Yes, indisputably, a disturbing number of Canadians have a problem with Jews. No, this isn’t new. Yes, we should be deeply concerned by growing antisemitism. No, Jews don’t have their suitcases packed and passports at the ready — at least not yet.

To be sure, 2022 will go down as an awful year in the annals of antisemitism in Canada and many other countries, with all bets off on how it will play out in 2023. Few people seem optimistic things will improve significantly any time soon.

History gives Jews good reason to worry about antisemitism. Beset by 3,000 years of near-constant persecution, with a genocide thrown in for good measure, the current reality sets off alarm bells. Decidedly, today’s growing hostility toward Jews is unsettling, especially for Holocaust survivors who’ve witnessed the horrors that can result when hate is left unchecked.

But amid these dark days, we mustn’t lose sight of the sources of light in Canada. We should take a degree of comfort in policies by all three levels of government on hate and tolerance, legislation and protection against discrimination, Holocaust education and commemoration and freedom of worship being a constitutionally protected right. There remains much room for improvement, but the situation isn’t all bleak, even if, at times, it may seem like open season on Jews.

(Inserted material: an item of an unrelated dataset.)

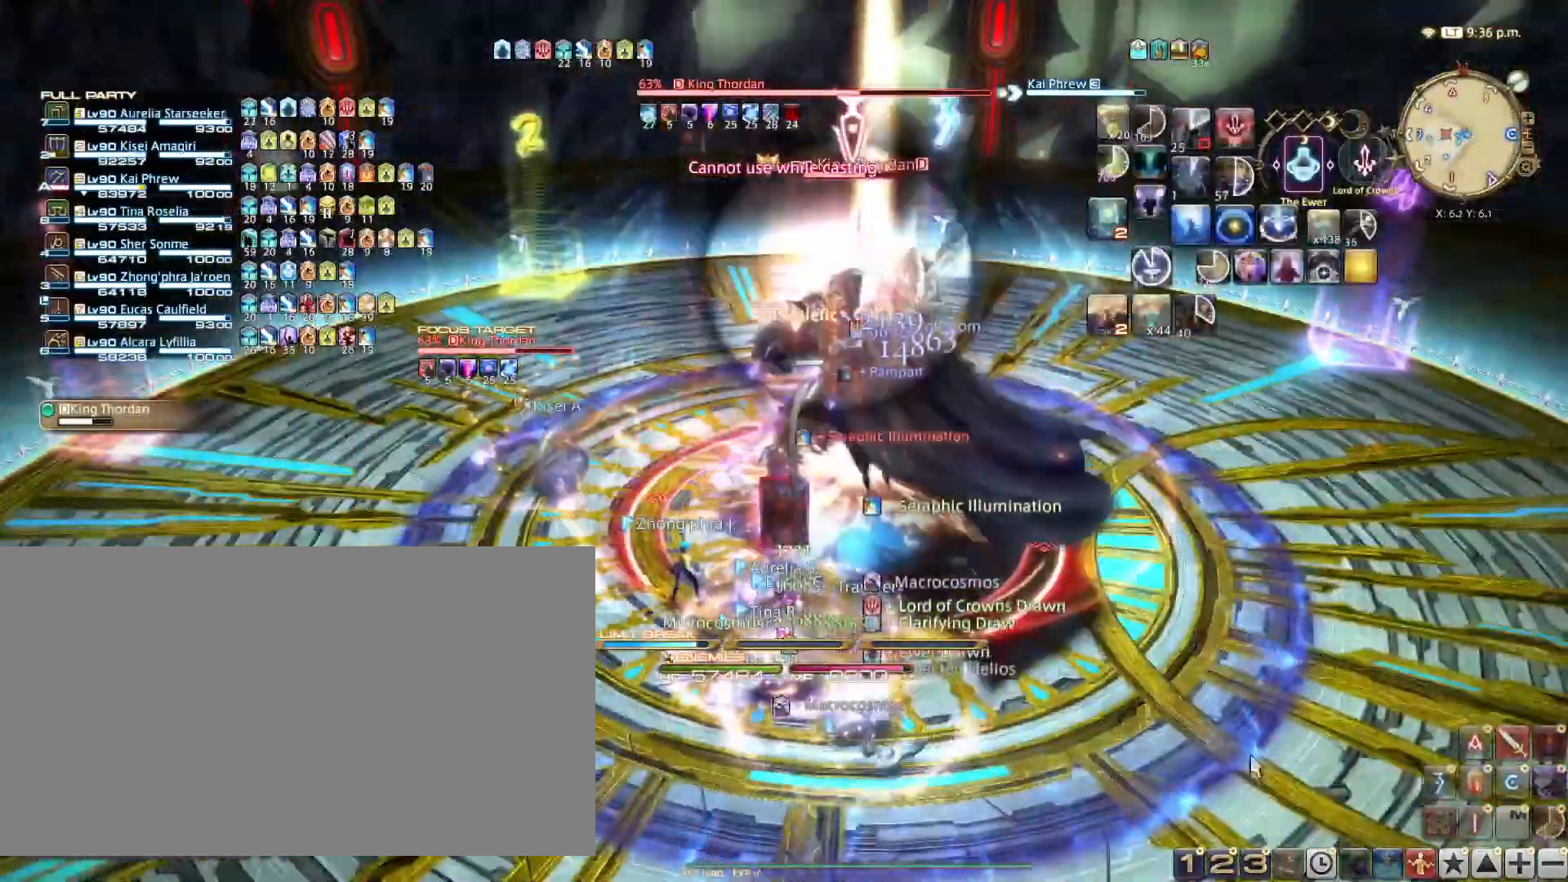
{"keys": ["1"], "events": [[66, "1", "down"], [150, "1", "up"], [250, "1", "down"], [350, "1", "up"], [433, "1", "down"]]}
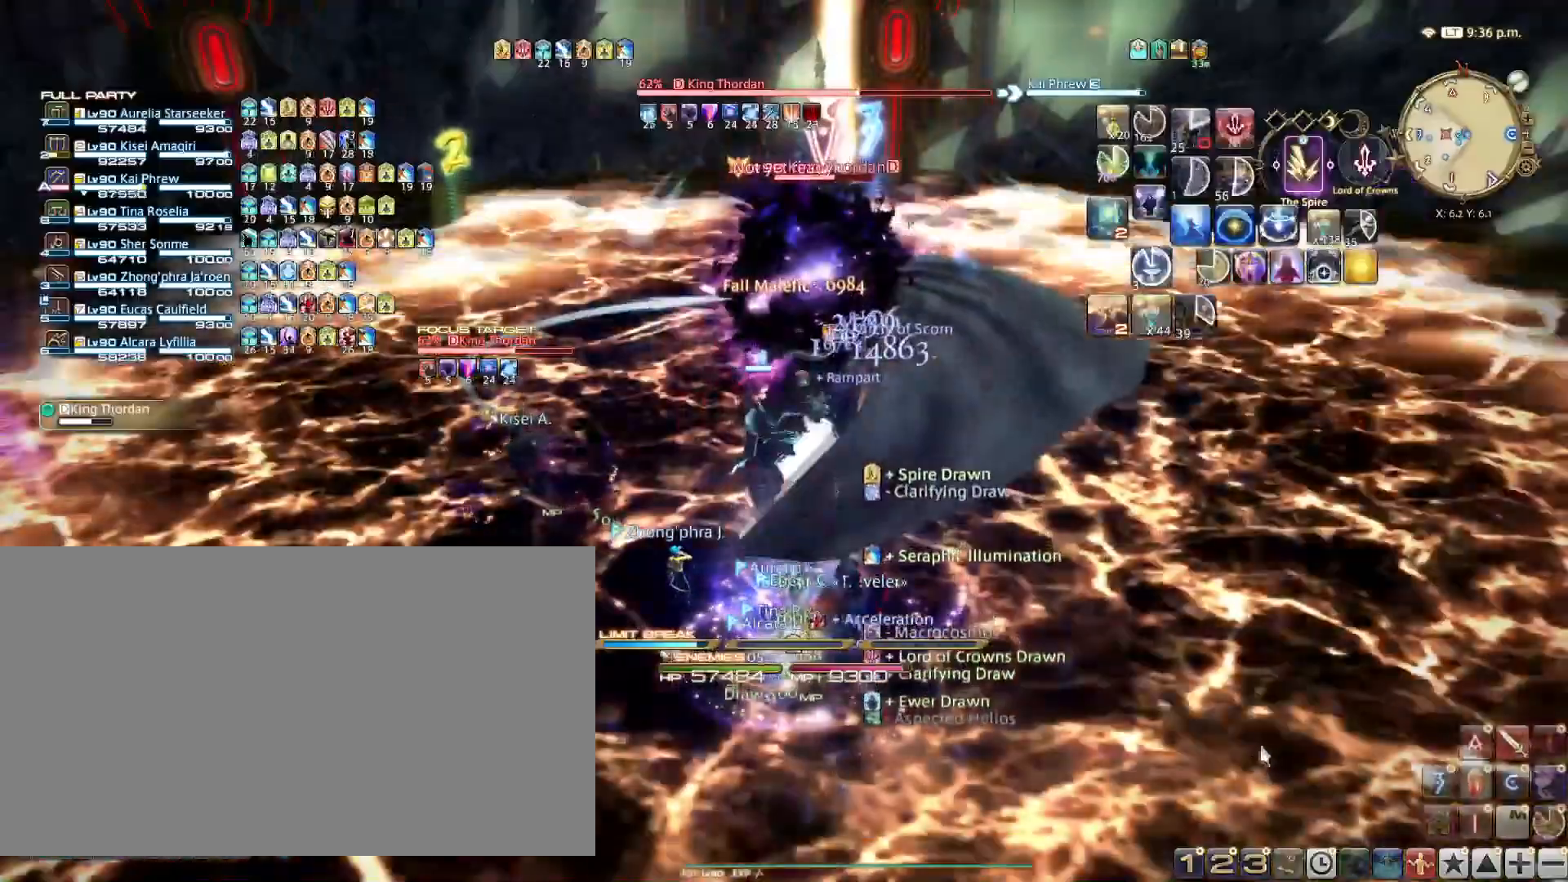
{"keys": ["1"], "events": [[33, "1", "up"], [117, "1", "down"], [217, "1", "up"], [267, "1", "down"], [367, "1", "up"], [451, "1", "down"]]}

Consider the following actions:

  • Federal government and five provinces adopt IHRA working definition of antisemitism.
  • Ontario introduces mandatory Holocaust education in elementary schools and antisemitism course in teachers’ college.
  • Toronto City Council’s launch of the Toronto for All campaign against antisemitism.
  • Federal funding for major new Jewish community institutions in Vancouver, Toronto and Montreal.
  • Growing acknowledgment in private and public institutions of need to include fight against antisemitism in EDI (equity, diversity and inclusion) training.
  • Ontario funds development of classroom resources on antisemitism.
  • Increased commitment of police forces in Canada for more effective training and better enforcement of hate crime laws

Each of the above by itself might be of limited consequence but, collectively, all these initiatives — and many others not included here — add up to a serious, significant commitment to do right in the fight against antisemitism. The response, like the problem itself, must be multi-faceted.